Some advantages for example are their inherent safety features- built of soft materials able to inflate or deflate air chambers, they can be safely used in fragile environments or in proximity to humans. Another example is their flexibility which enables them to fit into tight spaces.

According to Techxplore, researchers at the Harvard John A. Paulson School of Engineering and Applied Sciences (SEAS) have come up with a new approach to manufacturing soft robotics using a 3D method that can “print” entire soft robots, as reported in Advanced Functional Materials.

“The soft robotics community is still in the phase of seeking alternative material approaches that will enable us to go beyond more classical rigid robot shapes and functions,” says Robert Wood, senior corresponding author on the paper, and adds “Textiles are appealing since we can radically tune their structural properties by choice of their constituent fibers and how those fibers interact with each other.”
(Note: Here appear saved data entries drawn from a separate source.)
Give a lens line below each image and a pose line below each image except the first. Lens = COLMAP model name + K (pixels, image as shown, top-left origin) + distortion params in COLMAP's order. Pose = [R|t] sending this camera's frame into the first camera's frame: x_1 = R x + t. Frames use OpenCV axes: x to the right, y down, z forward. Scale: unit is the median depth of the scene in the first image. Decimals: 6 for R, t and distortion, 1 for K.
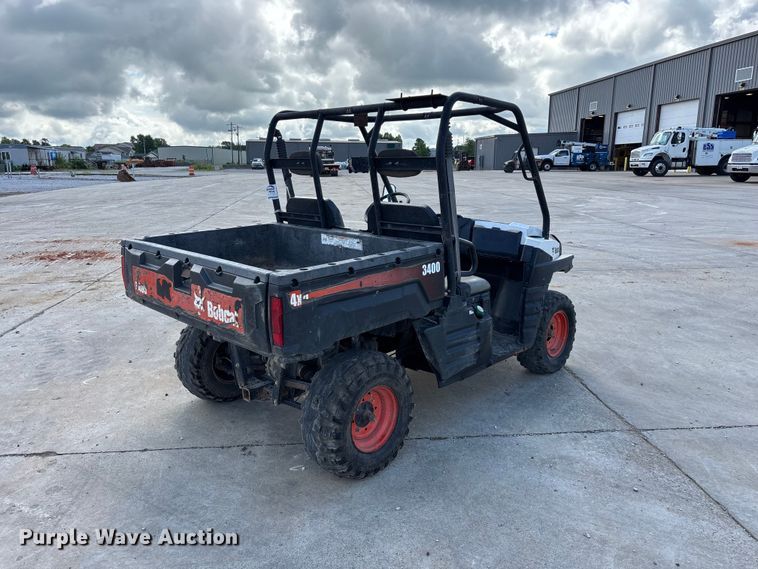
lens RADIAL K [[569.0, 0, 377.5], [0, 569.0, 286.9], [0, 0, 1]] dist [0.057811, -0.059050]
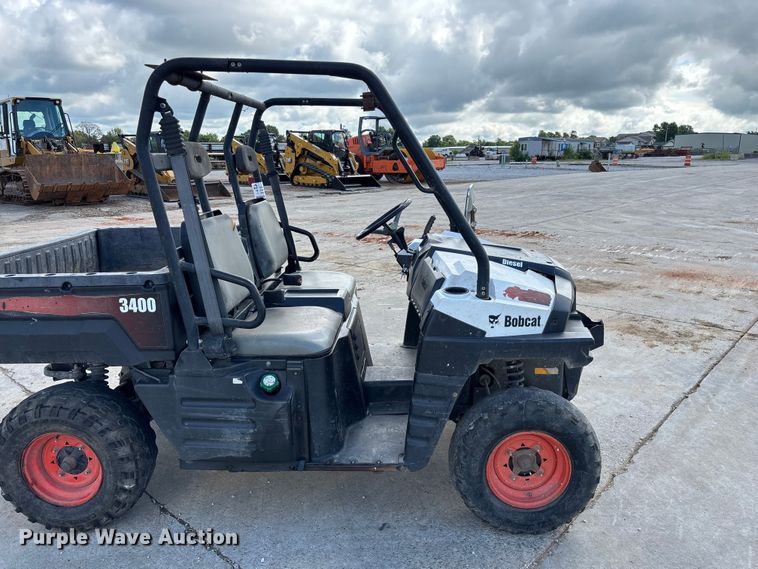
lens RADIAL K [[569.0, 0, 377.5], [0, 569.0, 286.9], [0, 0, 1]] dist [0.057811, -0.059050]
pose [[0.667014, 0.166340, -0.726239, 0.724156], [-0.153635, 0.984517, 0.084391, -0.143544], [0.729033, 0.055286, 0.682243, 0.621066]]
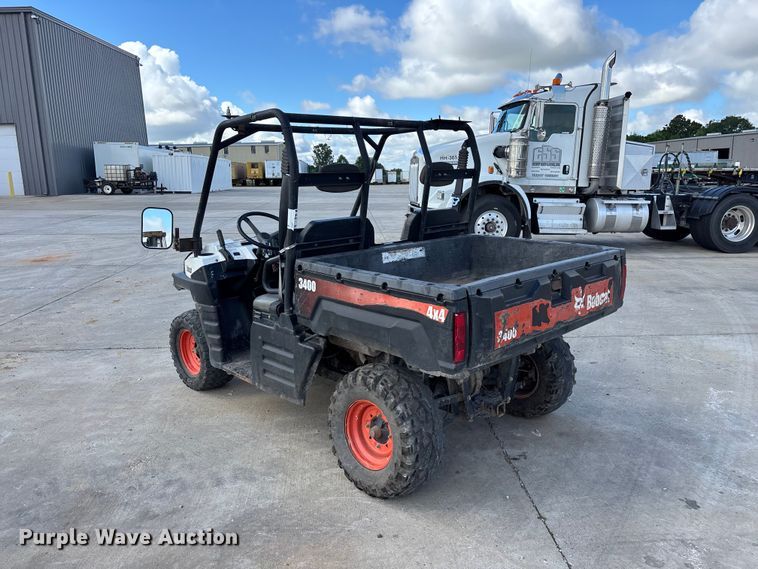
lens RADIAL K [[569.0, 0, 377.5], [0, 569.0, 286.9], [0, 0, 1]] dist [0.057811, -0.059050]
pose [[0.024020, -0.196423, 0.980225, -1.072691], [0.236430, 0.953809, 0.185336, -0.226101], [-0.971352, 0.227303, 0.069351, 1.015625]]
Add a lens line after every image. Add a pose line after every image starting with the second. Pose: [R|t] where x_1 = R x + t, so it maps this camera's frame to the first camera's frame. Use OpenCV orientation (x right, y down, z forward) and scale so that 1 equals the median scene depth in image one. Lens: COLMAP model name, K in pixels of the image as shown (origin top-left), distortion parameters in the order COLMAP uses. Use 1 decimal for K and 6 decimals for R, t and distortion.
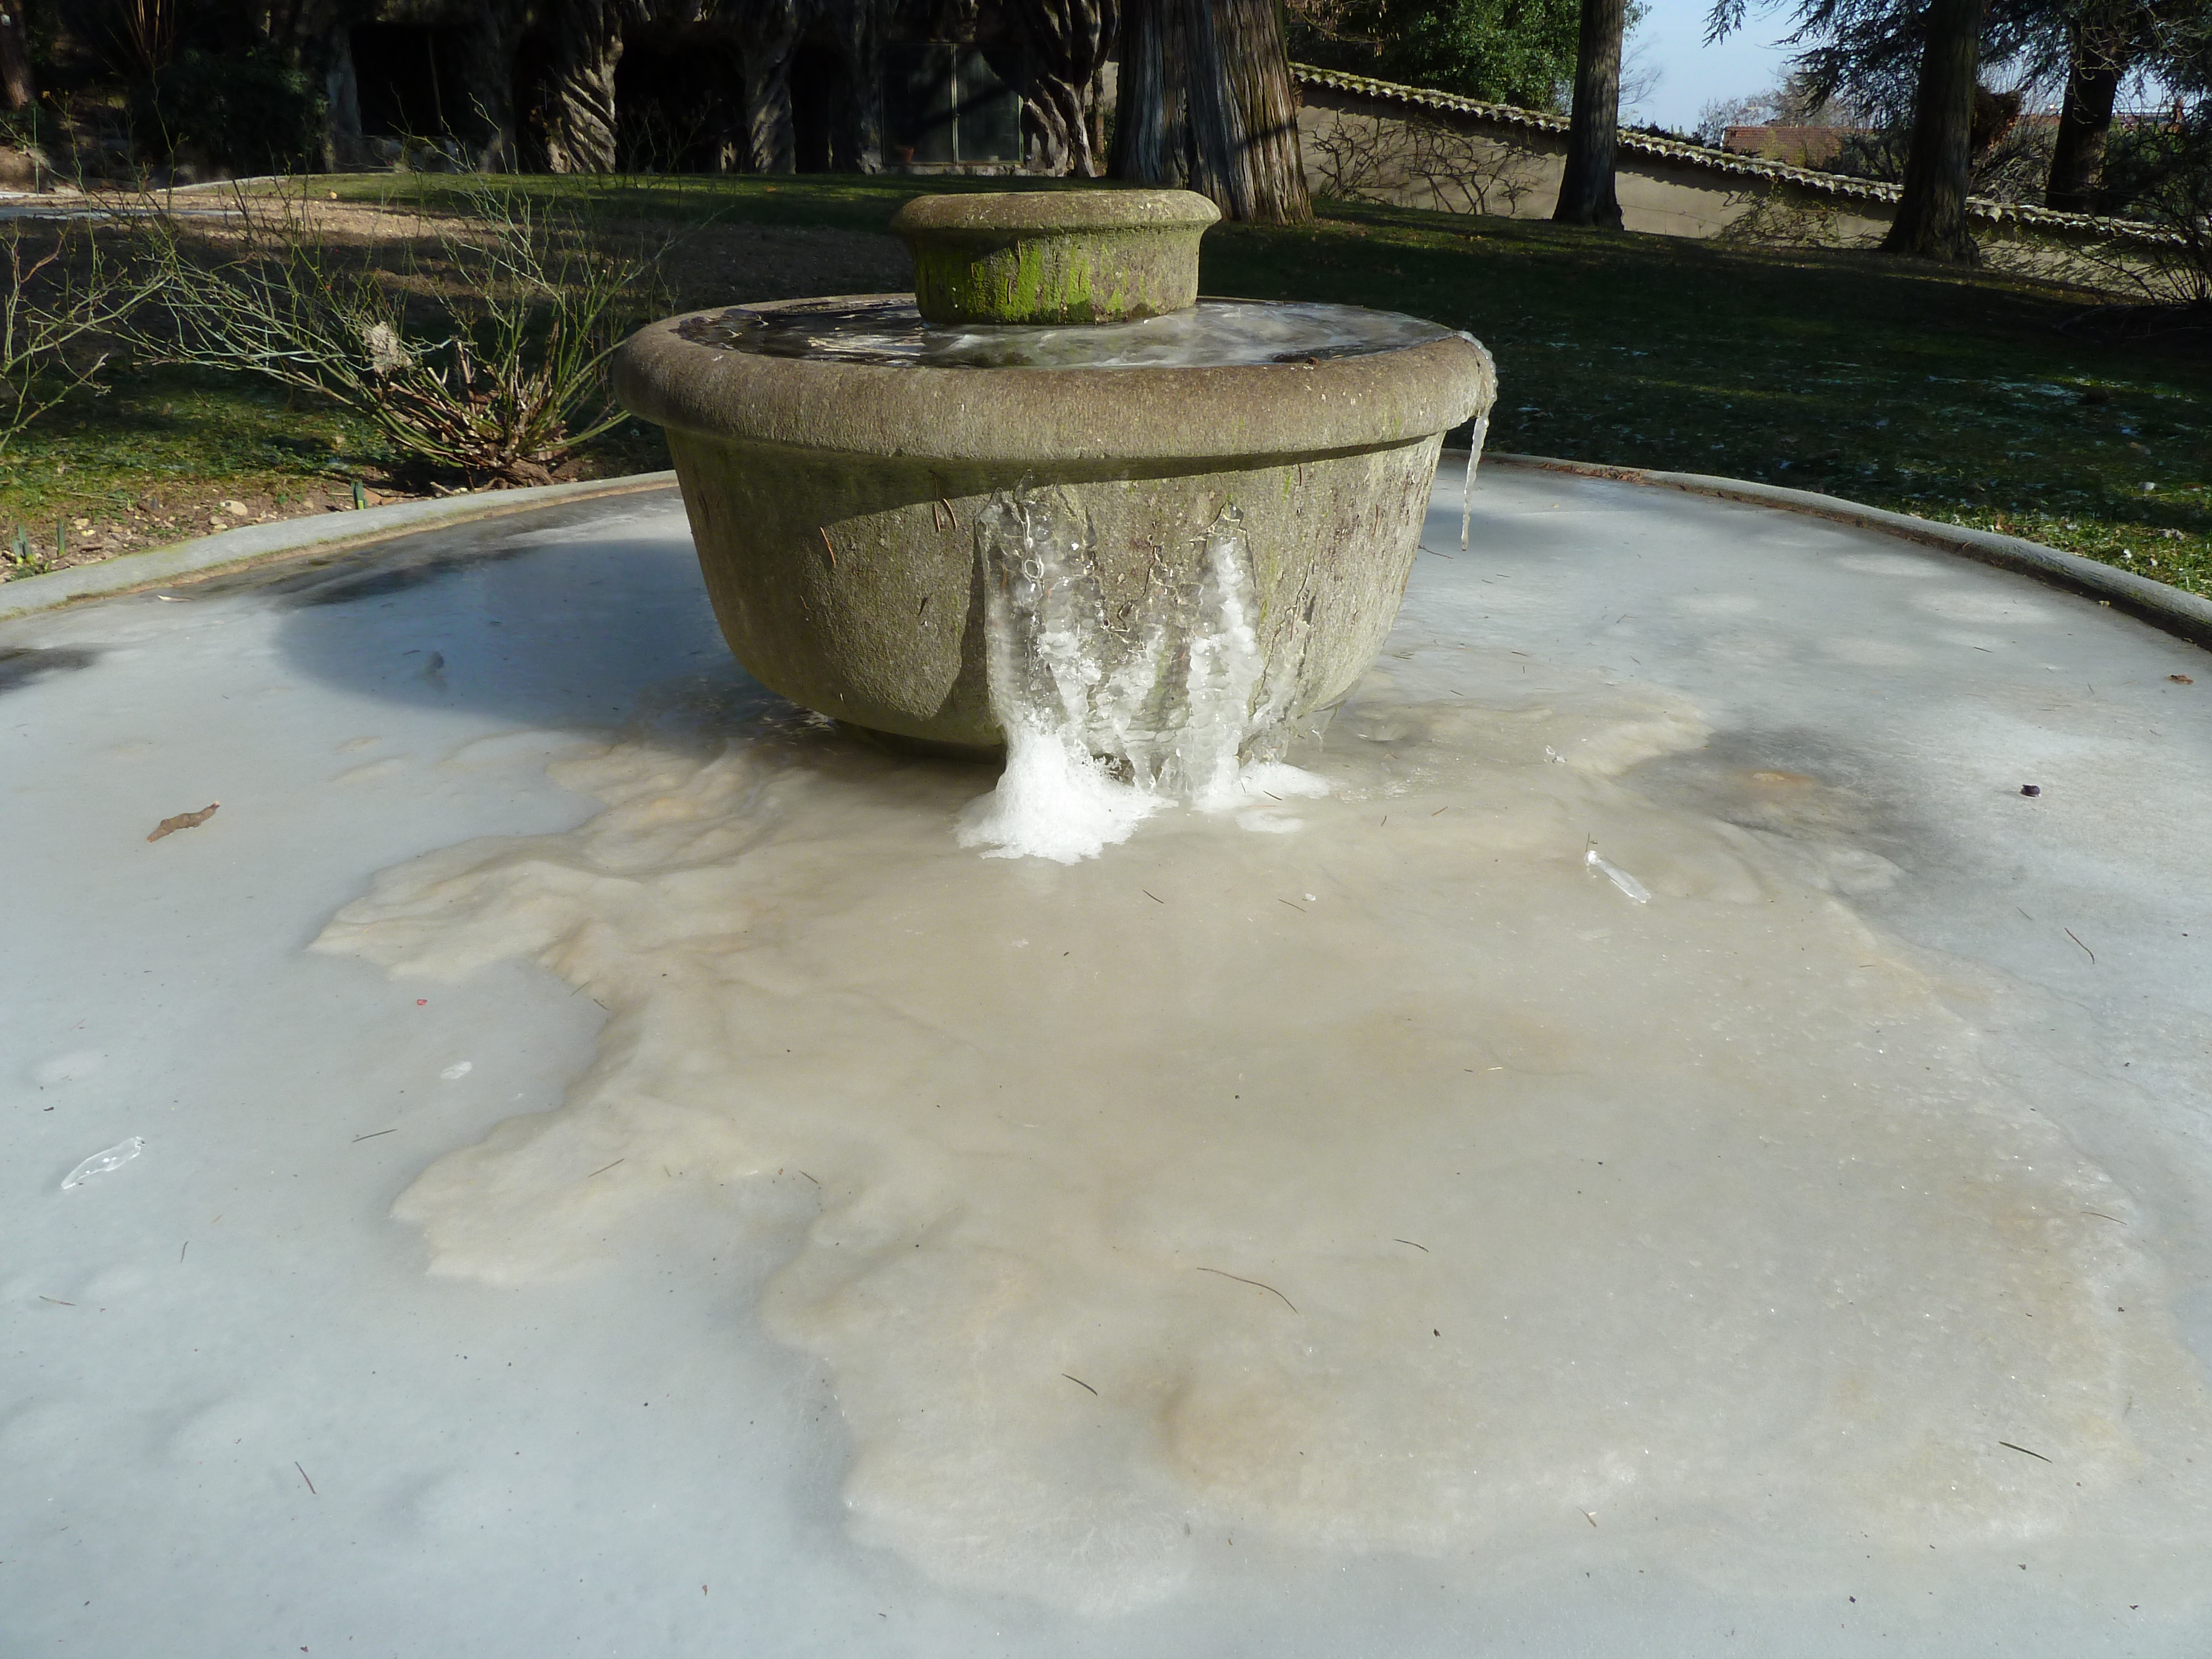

Vanessa Sanchez, first author on the paper and a former Ph.D. student in Wood’s lab was intrigued by the concept of 3D knitting, which can produce seamless articles of clothing with little material waste. Sanchez and her team set out to figure out the 3D knitting process and create a library of knowledge. They tested 20 different combinations of yarn, structure, and more, and characterized how varied knit architectures impact folding and unfolding, structural geometry, and tensile properties.

Using combinations of these structures, they demonstrated many different knit robot prototypes, including various types of gripper devices with bending and grasping appendages, a multi-chamber claw, an inchworm-like robot, and a snake-like actuator capable of picking up objects much heavier than the device itself.

Sanchez said- “3D knitting is a new way of thinking about additive manufacturing, about how to make things that could be reconfigured or redeployed. There are already industrial machines to support this type of manufacturing—with this initial step, we think our approach can scale and translate out of the lab.”